Dataset entries
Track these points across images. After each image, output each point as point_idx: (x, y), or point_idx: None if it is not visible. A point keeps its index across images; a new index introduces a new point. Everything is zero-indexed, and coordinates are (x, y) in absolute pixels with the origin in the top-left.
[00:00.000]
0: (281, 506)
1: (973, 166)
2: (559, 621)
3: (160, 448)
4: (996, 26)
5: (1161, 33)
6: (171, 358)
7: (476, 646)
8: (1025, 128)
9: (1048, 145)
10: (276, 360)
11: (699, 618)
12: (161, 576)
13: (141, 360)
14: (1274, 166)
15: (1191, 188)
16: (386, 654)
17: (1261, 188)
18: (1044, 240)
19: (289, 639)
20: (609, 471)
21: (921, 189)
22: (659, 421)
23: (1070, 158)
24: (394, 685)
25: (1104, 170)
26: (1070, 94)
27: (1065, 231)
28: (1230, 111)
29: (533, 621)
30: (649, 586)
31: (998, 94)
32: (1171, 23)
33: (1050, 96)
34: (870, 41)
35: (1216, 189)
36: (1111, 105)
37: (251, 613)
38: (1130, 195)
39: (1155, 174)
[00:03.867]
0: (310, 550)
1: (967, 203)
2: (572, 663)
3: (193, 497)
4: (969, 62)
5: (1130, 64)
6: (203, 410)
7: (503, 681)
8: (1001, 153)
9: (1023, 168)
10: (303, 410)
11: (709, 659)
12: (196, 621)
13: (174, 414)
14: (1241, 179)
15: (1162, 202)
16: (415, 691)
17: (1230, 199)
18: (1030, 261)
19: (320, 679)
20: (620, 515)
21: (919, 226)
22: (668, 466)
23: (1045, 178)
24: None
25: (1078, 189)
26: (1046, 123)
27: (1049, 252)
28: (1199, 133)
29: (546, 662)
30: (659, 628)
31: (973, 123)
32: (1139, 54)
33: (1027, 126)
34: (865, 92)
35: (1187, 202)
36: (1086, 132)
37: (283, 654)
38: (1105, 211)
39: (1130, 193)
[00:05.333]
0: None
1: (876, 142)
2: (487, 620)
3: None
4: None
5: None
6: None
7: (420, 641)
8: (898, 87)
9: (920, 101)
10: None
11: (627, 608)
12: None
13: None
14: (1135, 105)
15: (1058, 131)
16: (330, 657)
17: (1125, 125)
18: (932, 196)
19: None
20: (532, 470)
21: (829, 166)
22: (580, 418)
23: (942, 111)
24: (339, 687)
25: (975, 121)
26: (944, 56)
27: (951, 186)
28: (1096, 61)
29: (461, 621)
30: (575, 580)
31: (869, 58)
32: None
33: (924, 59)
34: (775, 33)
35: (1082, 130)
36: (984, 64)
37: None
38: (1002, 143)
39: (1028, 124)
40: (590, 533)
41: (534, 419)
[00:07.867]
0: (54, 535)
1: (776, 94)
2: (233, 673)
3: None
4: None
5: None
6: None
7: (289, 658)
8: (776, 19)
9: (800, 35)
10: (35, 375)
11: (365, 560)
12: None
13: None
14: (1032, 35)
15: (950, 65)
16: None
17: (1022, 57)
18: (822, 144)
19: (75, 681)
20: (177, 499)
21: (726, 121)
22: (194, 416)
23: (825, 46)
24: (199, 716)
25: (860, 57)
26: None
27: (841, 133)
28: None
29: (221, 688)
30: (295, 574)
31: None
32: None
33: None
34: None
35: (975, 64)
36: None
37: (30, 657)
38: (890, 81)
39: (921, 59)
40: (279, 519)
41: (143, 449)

:: Aim of the exercise ::
Exactly as they stand above, repeat all the records.

:: Task response ::
Track these points across images. After each image, output each point as point_idx: (x, y), or point_idx: None if it is not visible. A point keeps its index across images; a new index introduces a new point. Everything is zero-indexed, and coordinates are (x, y) in absolute pixels with the origin in the top-left.
[00:00.000]
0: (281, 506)
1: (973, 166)
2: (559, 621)
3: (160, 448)
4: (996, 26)
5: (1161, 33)
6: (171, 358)
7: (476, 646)
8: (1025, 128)
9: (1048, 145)
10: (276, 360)
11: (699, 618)
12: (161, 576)
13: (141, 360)
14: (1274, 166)
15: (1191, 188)
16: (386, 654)
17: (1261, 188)
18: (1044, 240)
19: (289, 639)
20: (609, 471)
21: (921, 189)
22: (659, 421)
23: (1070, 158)
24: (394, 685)
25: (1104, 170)
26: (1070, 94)
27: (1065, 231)
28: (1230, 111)
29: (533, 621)
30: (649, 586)
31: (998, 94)
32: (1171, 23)
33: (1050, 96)
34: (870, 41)
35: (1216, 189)
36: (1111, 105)
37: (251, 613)
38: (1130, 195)
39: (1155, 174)
[00:03.867]
0: (310, 550)
1: (967, 203)
2: (572, 663)
3: (193, 497)
4: (969, 62)
5: (1130, 64)
6: (203, 410)
7: (503, 681)
8: (1001, 153)
9: (1023, 168)
10: (303, 410)
11: (709, 659)
12: (196, 621)
13: (174, 414)
14: (1241, 179)
15: (1162, 202)
16: (415, 691)
17: (1230, 199)
18: (1030, 261)
19: (320, 679)
20: (620, 515)
21: (919, 226)
22: (668, 466)
23: (1045, 178)
24: None
25: (1078, 189)
26: (1046, 123)
27: (1049, 252)
28: (1199, 133)
29: (546, 662)
30: (659, 628)
31: (973, 123)
32: (1139, 54)
33: (1027, 126)
34: (865, 92)
35: (1187, 202)
36: (1086, 132)
37: (283, 654)
38: (1105, 211)
39: (1130, 193)
[00:05.333]
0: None
1: (876, 142)
2: (487, 620)
3: None
4: None
5: None
6: None
7: (420, 641)
8: (898, 87)
9: (920, 101)
10: None
11: (627, 608)
12: None
13: None
14: (1135, 105)
15: (1058, 131)
16: (330, 657)
17: (1125, 125)
18: (932, 196)
19: None
20: (532, 470)
21: (829, 166)
22: (580, 418)
23: (942, 111)
24: (339, 687)
25: (975, 121)
26: (944, 56)
27: (951, 186)
28: (1096, 61)
29: (461, 621)
30: (575, 580)
31: (869, 58)
32: None
33: (924, 59)
34: (775, 33)
35: (1082, 130)
36: (984, 64)
37: None
38: (1002, 143)
39: (1028, 124)
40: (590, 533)
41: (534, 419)
[00:07.867]
0: (54, 535)
1: (776, 94)
2: (233, 673)
3: None
4: None
5: None
6: None
7: (289, 658)
8: (776, 19)
9: (800, 35)
10: (35, 375)
11: (365, 560)
12: None
13: None
14: (1032, 35)
15: (950, 65)
16: None
17: (1022, 57)
18: (822, 144)
19: (75, 681)
20: (177, 499)
21: (726, 121)
22: (194, 416)
23: (825, 46)
24: (199, 716)
25: (860, 57)
26: None
27: (841, 133)
28: None
29: (221, 688)
30: (295, 574)
31: None
32: None
33: None
34: None
35: (975, 64)
36: None
37: (30, 657)
38: (890, 81)
39: (921, 59)
40: (279, 519)
41: (143, 449)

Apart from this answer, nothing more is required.